Em pequenos textos, estes comentadores abordam perspectivas como o uso dos lugares-comuns, a visão do feminino, o significado da resistência ou o latim como língua morta.

Alguns parágrafos que mexeram mais comigo:


On le sait: un des idéaux de la bande dessinée franco-belge de l'Âge d'Or aura été de donner une image du mouvement incessant, mais en faisant abstraction des effets dévastateurs du temps.

Tristan Garcia, Pourvu que ça dure, pg 20

(...) l'Empire incarne la figure du progrès (les immeubles du Domaine des dieux, par exemple). Or le progrès, on ne l'arrête pas. Rome, dont on sait par avance qu'elle est destinée à l'emporter (et à être vaincue à son tour), c'est l'Histoire en marche. Le petit village défend au contraire l'idéal de la stase historique, qui essaie de se maintenir, rien de moins, rien de plus. Ne pas s'étendre, ne pas se rétracter, rester ce que l'on est: voilà toute la morale d'Astérix.

idem, pg 21

Il semble que la diversité des cultures soit rarement apparue aux hommes par ce qu'elle est: un phénomène naturel, résultant des rapports directs ou indirects entre sociétés; ils y ont plutôt vu une sorte de monstrosité ou de scandale [...].

Claude Lèvy-Strauss, Race et Histoire, 1952, citado pg 46


Le soupçon que l'idéal culturel directeur de la compréhension bienveillante de l'étranger pourrait n'être qu'un prolongement du colonialisme sous des prémisses cachées, n'a cessé d'être exprimé après Nietzsche par Michel Foucault, Edward Saïd, mais aussi, d'une autre manière, par Emmanuel Levinas. Il n'existe en effet, tel est le noyau commun de leur critique, ni sur le plan théorique, ni sur le plan pratique, aucune méthode plus efficace pour nier et éliminer l'altérité fondamentale de l'autre que de le comprendre pleinement et totalement!

Wollfram Eilenberger, Sus au consensus!, pg 50

Les premiers albums d'Astérix sont composés au début des années 1960. Soit à l'issue d'une décennie qui aura vu la brutale et massive modernisation du pays. En une dizaine d'années, «la France, qui était encore un pays catholique foncièrement rural et impérialiste, se mua en un pays urbanisé, pleinement industrialisé et privé de ses colonies», écrit l'historienne américaine Kristin Ross dans son stimulant Aller plus vite, laver plus blanc. Ce que la france se met à perdre essentiellement dans ce processus, c'est la mémoire de soi: de ses chants populaires, de ses traditions vernaculaires, de ses rituels villageois.
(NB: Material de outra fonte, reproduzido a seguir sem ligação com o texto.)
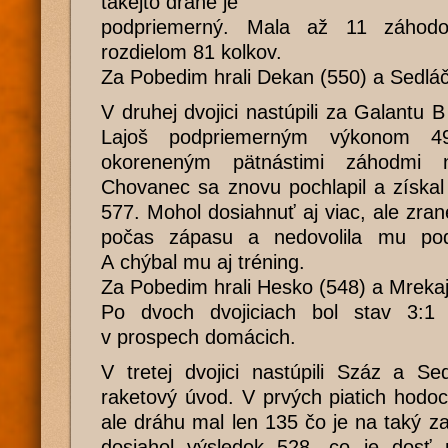
takejto dráhe je
podpriemerný. Mala až 11 záhodo
rozdielom 81 kolkov.
Za Pobedim hrali Dekan (550) a Sedlá
V druhej dvojici nastúpili za Galantu
Lajoš podpriemerným výkonom 49
okoreneným pätnástimi záhodmi n
Chovanec sa znovu pochlapil a získa
577. Mohol dosiahnuť aj viac, ale zr
počas zápasu a nedovolila mu po
A chýbal mu aj tréning.
Za Pobedim hrali Hesko (548) a Mrekaj
Po dvoch dvojiciach bol stav 3:1 
v prospech domácich.
V tretej dvojici nastúpili Száz a S
raketový úvod. V prvých piatich hodo
ale dráhu mal len 135 čo je na taký z
dosiahol výsledok 528, co je dosť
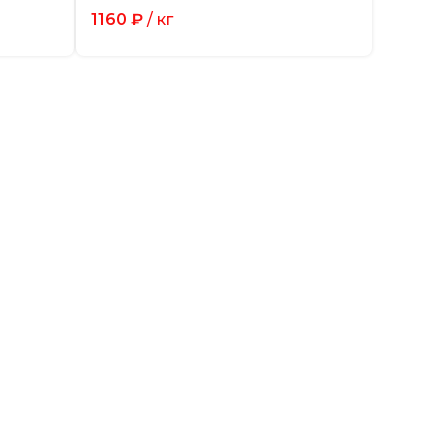
1160
₽
/ кг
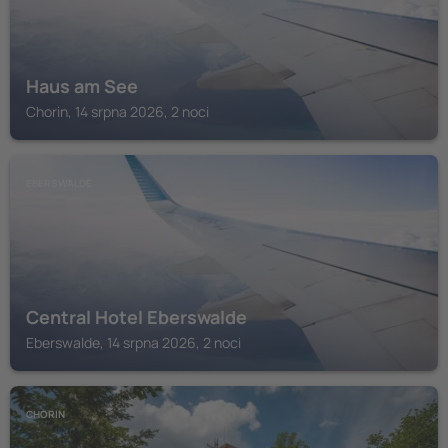
Haus am See
Chorin, 14 srpna 2026, 2 noci
EBERSWALDE
Central Hotel Eberswalde
Eberswalde, 14 srpna 2026, 2 noci
CHORIN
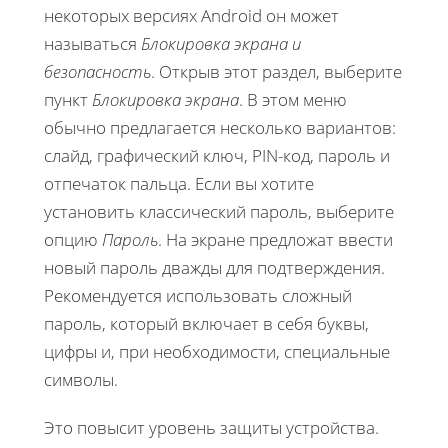
некоторых версиях Android он может
называться
Блокировка экрана и
безопасность
. Открыв этот раздел, выберите
пункт
Блокировка экрана
. В этом меню
обычно предлагается несколько вариантов:
слайд, графический ключ, PIN-код, пароль и
отпечаток пальца. Если вы хотите
установить классический пароль, выберите
опцию
Пароль
. На экране предложат ввести
новый пароль дважды для подтверждения.
Рекомендуется использовать сложный
пароль, который включает в себя буквы,
цифры и, при необходимости, специальные
символы.
Это повысит уровень защиты устройства.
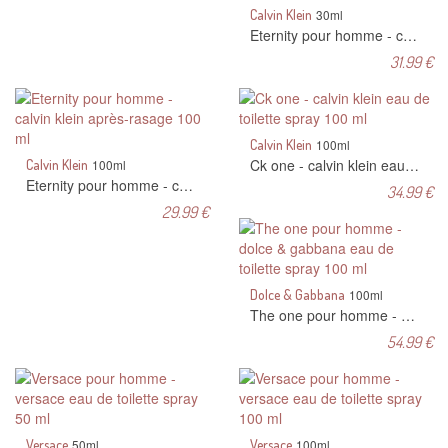
Calvin Klein
30ml
Eternity pour homme - calvin klein eau de toilette spray 30 ml
31.99 €
Calvin Klein
100ml
Ck one - calvin klein eau de toilette spray 100 ml
Calvin Klein
100ml
Eternity pour homme - calvin klein après-rasage 100 ml
34.99 €
29.99 €
Dolce & Gabbana
100ml
The one pour homme - dolce & gabbana eau de toilette spray 100 ml
54.99 €
Versace
50ml
Versace
100ml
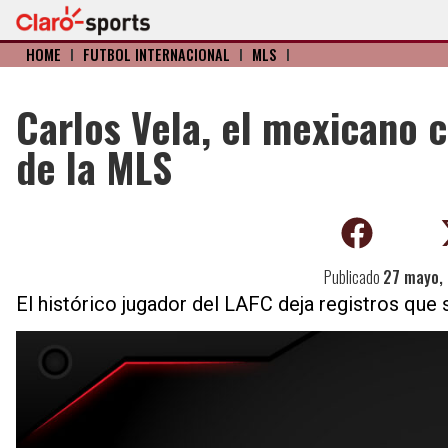
HOME
I
FÚTBOL INTERNACIONAL
I
MLS
I
Carlos Vela, el mexicano c
de la MLS
Publicado
27 mayo,
El histórico jugador del LAFC deja registros que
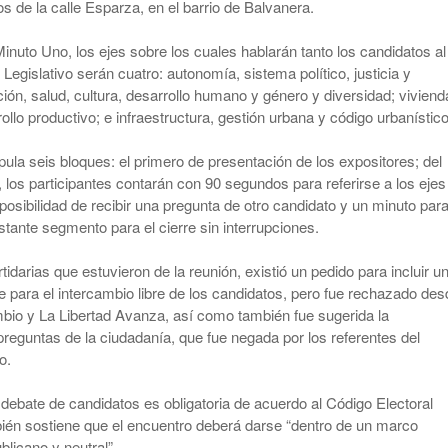
os de la calle Esparza, en el barrio de Balvanera.
nuto Uno, los ejes sobre los cuales hablarán tanto los candidatos al
Legislativo serán cuatro: autonomía, sistema político, justicia y
ión, salud, cultura, desarrollo humano y género y diversidad; viviend
llo productivo; e infraestructura, gestión urbana y código urbanístico
pula seis bloques: el primero de presentación de los expositores; del
, los participantes contarán con 90 segundos para referirse a los ejes
posibilidad de recibir una pregunta de otro candidato y un minuto par
stante segmento para el cierre sin interrupciones.
idarias que estuvieron de la reunión, existió un pedido para incluir u
e para el intercambio libre de los candidatos, pero fue rechazado des
bio y La Libertad Avanza, así como también fue sugerida la
preguntas de la ciudadanía, que fue negada por los referentes del
o.
l debate de candidatos es obligatoria de acuerdo al Código Electoral
ién sostiene que el encuentro deberá darse “dentro de un marco
blicano y neutral”.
Philippe Nassif, La victoire en déchantant, pg 59

[La France] hérite d'une histoire falsifiée. Déjà profondément mutilée par le carnage absurde de la Première Guerre mondiale, la France se réconcilie à l'issue de la Seconde Guerre mondiale autour d'une «victoire» fictive sur le III Reich et du mythe de la Résistance porté par le général... de Gaulle.